A cada miembro del jurado se le dio un legajo. Su Señoría el juez Gilray les pidió que no lo leyeran por sí solos. Fue el primero de una serie de pasos desorientadores en la instrucción de los miembros del jurado en materia de leyes.
—En una acción por libelo —prosiguió Highsmith—, el demandante debe demostrar tres cosas: Primera, si los demandados publicaron las palabras que se citan. Bien, los demandados no niegan este punto. Segunda, si las palabras en cuestión se referían al cliente del abogado que está en uso de la palabra. Tampoco niegan esto los demandados. Y, finalmente, si las palabras eran difamatorias. Técnicamente, mi intervención podría terminar aquí; podría yo limitarme a decir: «Siga usted y demuestre lo que pretende». Pero me propongo hacer que se presente sir Adam Kelno y dejar que ustedes juzguen el carácter de este hombre y, por consiguiente, la medida en que ha sido difamado.

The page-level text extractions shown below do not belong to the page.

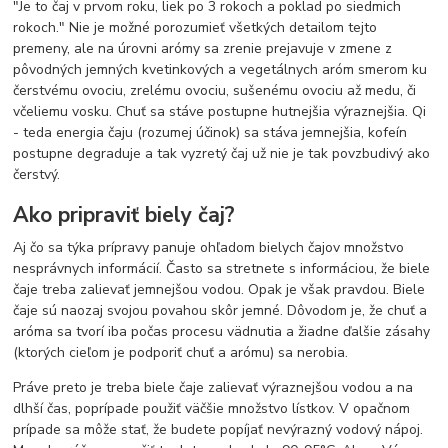
"Je to čaj v prvom roku, liek po 3 rokoch a poklad po siedmich
rokoch." Nie je možné porozumieť všetkých detailom tejto
premeny, ale na úrovni arómy sa zrenie prejavuje v zmene z
pôvodných jemných kvetinkových a vegetálnych aróm smerom ku
čerstvému ovociu, zrelému ovociu, sušenému ovociu až medu, či
včeliemu vosku. Chuť sa stáve postupne hutnejšia výraznejšia. Qi
- teda energia čaju (rozumej účinok) sa stáva jemnejšia, kofeín
postupne degraduje a tak vyzretý čaj už nie je tak povzbudivý ako
čerstvý.
Ako pripraviť biely čaj?
Aj čo sa týka prípravy panuje ohľadom bielych čajov množstvo
nesprávnych informácií. Často sa stretnete s informáciou, že biele
čaje treba zalievať jemnejšou vodou. Opak je však pravdou. Biele
čaje sú naozaj svojou povahou skôr jemné. Dôvodom je, že chuť a
aróma sa tvorí iba počas procesu vädnutia a žiadne ďalšie zásahy
(ktorých cieľom je podporiť chuť a arómu) sa nerobia.
Práve preto je treba biele čaje zalievať výraznejšou vodou a na
dlhší čas, poprípade použiť väčšie množstvo lístkov. V opačnom
prípade sa môže stať, že budete popíjať nevýrazný vodový nápoj.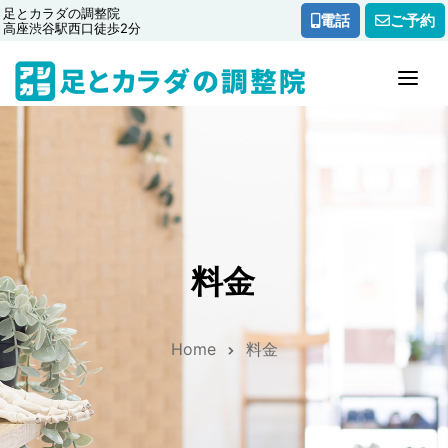
足とカラダの調整院
電話
ご予約
高座渋谷駅西口徒歩2分
トップ
メニュー
制作の流れ
料金
料金
Home
料金
医院紹介
よくある質問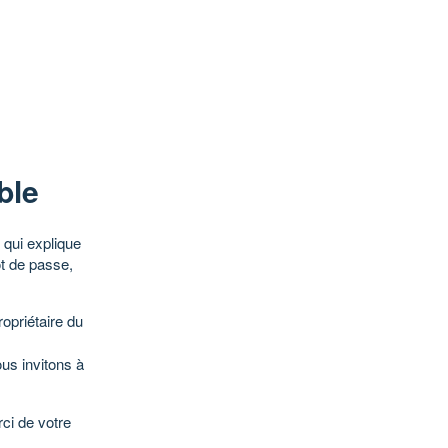
ble
qui explique
ot de passe,
opriétaire du
ous invitons à
ci de votre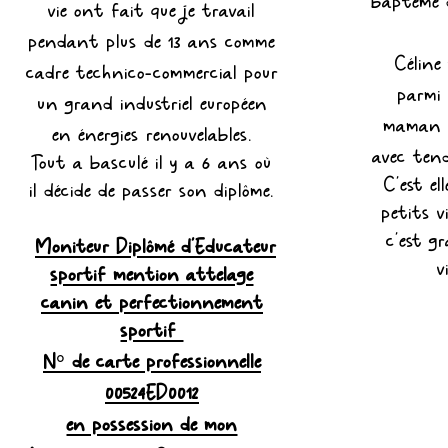
baptême d
vie ont fait que je travail
pendant plus de 13 ans comme
Céline
cadre technico-commercial pour
parmi 
un grand industriel européen
maman q
en énergies renouvelables.
avec ten
Tout a basculé il y a 6 ans où
C'est el
il
décide
de passer son
diplôme.
petits v
c'est
gr
Moniteur
Diplômé
d'Educateur
v
sportif mention attelage
canin et
perfectionnement
sportif
N° de carte professionnelle
00524ED0012
en possession de mon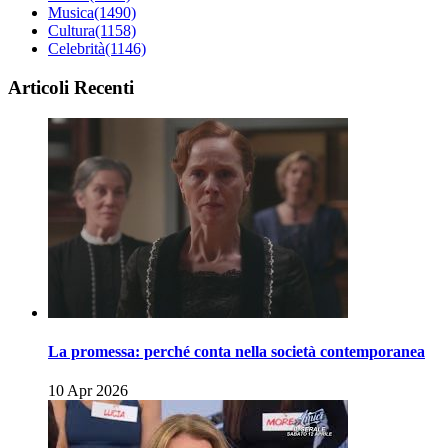
Musica
(1490)
Cultura
(1158)
Celebrità
(1146)
Articoli Recenti
La promessa: perché conta nella società contemporanea
10 Apr 2026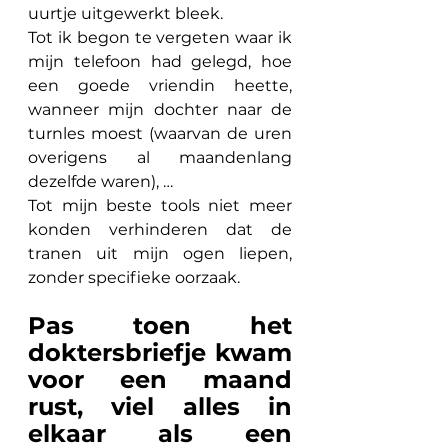
uurtje uitgewerkt bleek. 
Tot ik begon te vergeten waar ik 
mijn telefoon had gelegd, hoe 
een goede vriendin heette, 
wanneer mijn dochter naar de 
turnles moest (waarvan de uren 
overigens al maandenlang 
dezelfde waren), …
Tot mijn beste tools niet meer 
konden verhinderen dat de 
tranen uit mijn ogen liepen, 
zonder specifieke oorzaak.
Pas toen het 
doktersbriefje kwam 
voor een maand 
rust, viel alles in 
elkaar als een 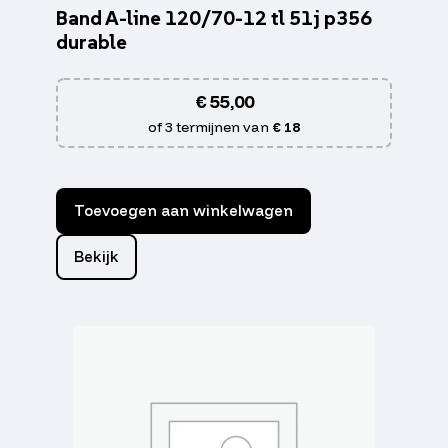
Band A-line 120/70-12 tl 51j p356
durable
€
55,00
of 3 termijnen van
€ 18
Toevoegen aan winkelwagen
Bekijk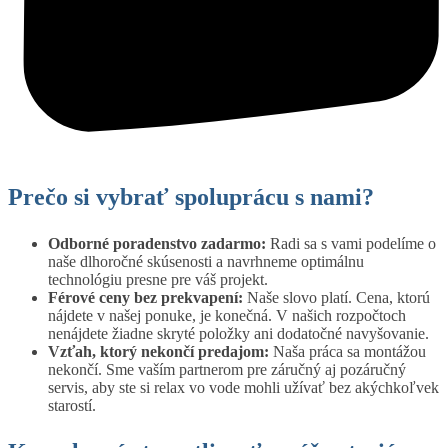
Prečo si vybrať spoluprácu s nami?
Odborné poradenstvo zadarmo:
Radi sa s vami podelíme o
naše dlhoročné skúsenosti a navrhneme optimálnu
technológiu presne pre váš projekt.
Férové ceny bez prekvapení:
Naše slovo platí. Cena, ktorú
nájdete v našej ponuke, je konečná. V našich rozpočtoch
nenájdete žiadne skryté položky ani dodatočné navyšovanie.
Vzťah, ktorý nekončí predajom:
Naša práca sa montážou
nekončí. Sme vaším partnerom pre záručný aj pozáručný
servis, aby ste si relax vo vode mohli užívať bez akýchkoľvek
starostí.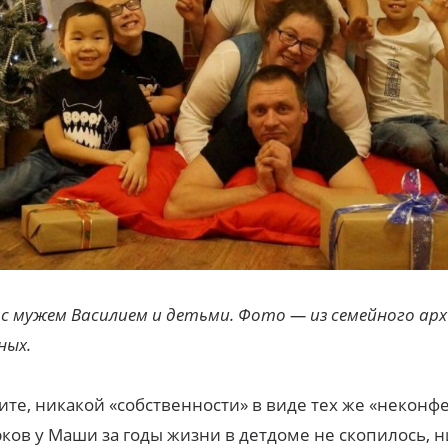
с мужем Василием и детьми. Фото — из семейного ар
ных.
те, никакой «собственности» в виде тех же «неконф
ков у Маши за годы жизни в детдоме не скопилось, н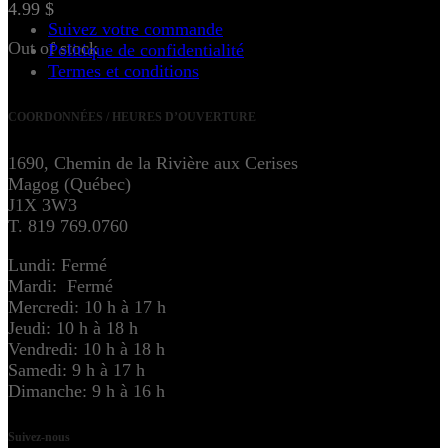
4.99
$
Suivez votre commande
Out of stock
Politique de confidentialité
Termes et conditions
COORDONNÉES / HEURES D’OUVERTURE
1690, Chemin de la Rivière aux Cerises
Magog (Québec)
J1X 3W3
T. 819 769.0760
Lundi: Fermé
Mardi: Fermé
Mercredi: 10 h à 17 h
Jeudi: 10 h à 18 h
Vendredi: 10 h à 18 h
Samedi: 9 h à 17 h
Dimanche: 9 h à 16 h
Suivez-nous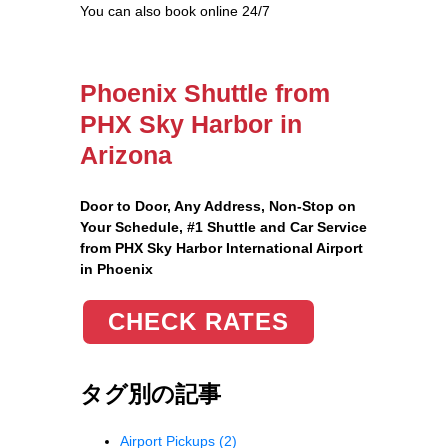
You can also book online 24/7
Phoenix Shuttle from
PHX Sky Harbor in
Arizona
Door to Door, Any Address
, Non-Stop on
Your Schedule, #1 Shuttle and Car Service
from PHX Sky Harbor International Airport
in Phoenix
CHECK RATES
タグ別の記事
Airport Pickups
(2)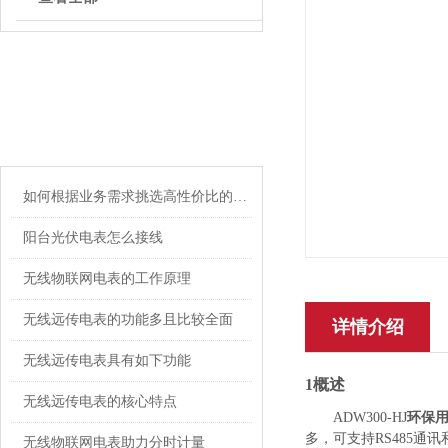
ARTICLE
相关文章
如何根据业务需求挑选高性价比的无线物联网电表
阳台光伏电表怎么接线
无线物联网电表的工作原理
无线远传电表的功能多且比较全面
详情介绍
无线远传电表具有如下功能
1概述
无线远传电表的核心特点
环保用
ADW300-HJ
多，可支持
RS485
通讯
无线物联网电表助力分时计量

Highsmith adoptó un tono sarcástico.
—¡Ah, bien!, la defensa dice que en realidad esa cifra de quince mil víctimas no es exacta, y de paso afirman que tal vez no operaba sin anestesia. Bien, dicen ellos, quizá fueran unos centenares, o unas docenas. Ya ven ustedes, en realidad no lo saben. Ustedes observarán, naturalmente, que sir Adam Kelno no era alemán, ni nazi, sino un prisionero polaco. Era un hombre del bando aliado, sujeto a toda suerte de terrores, salvado únicamente gracias a la circunstancia de ser un médico experto que utilizaba su pericia para auxiliar al prójimo. Era un hombre cuyo coraje personal salvó a millares de seres… Sí, quiero decir el número de millares con voz bien clara, millares de seres salvados de la enfermedad y la muerte. La verdad es que sir Adam Kelno realizó, o participó en ellas como ayudante, unas veinte mil operaciones; pero eran operaciones honradas, necesarias y, por añadidura, arriesgó la vida como miembro de una organización clandestina.
A continuación, sir Robert Highsmith explicó la huida de Kelno a Inglaterra, el acto de conferírsele la dignidad de caballero y sus distinguidos trabajos.
—Este hombre —prosiguió— ha venido aquí a limpiar su nombre. Los impresores de este libro —exclamó, cogiéndolo bruscamente y levantándolo en alto— han reconocido el mal que habían hecho y han tenido el buen sentido de presentar excusas en un juicio público. Uno habría pensado que Abraham Cady y David Shawcross harían lo mismo, en lugar de obligarnos a seguir este desagradable camino. Ustedes integran un jurado inglés y están encargados de juzgar la severidad de lo que se ha perpetrado en un libelo dirigido contra este hombre inocente.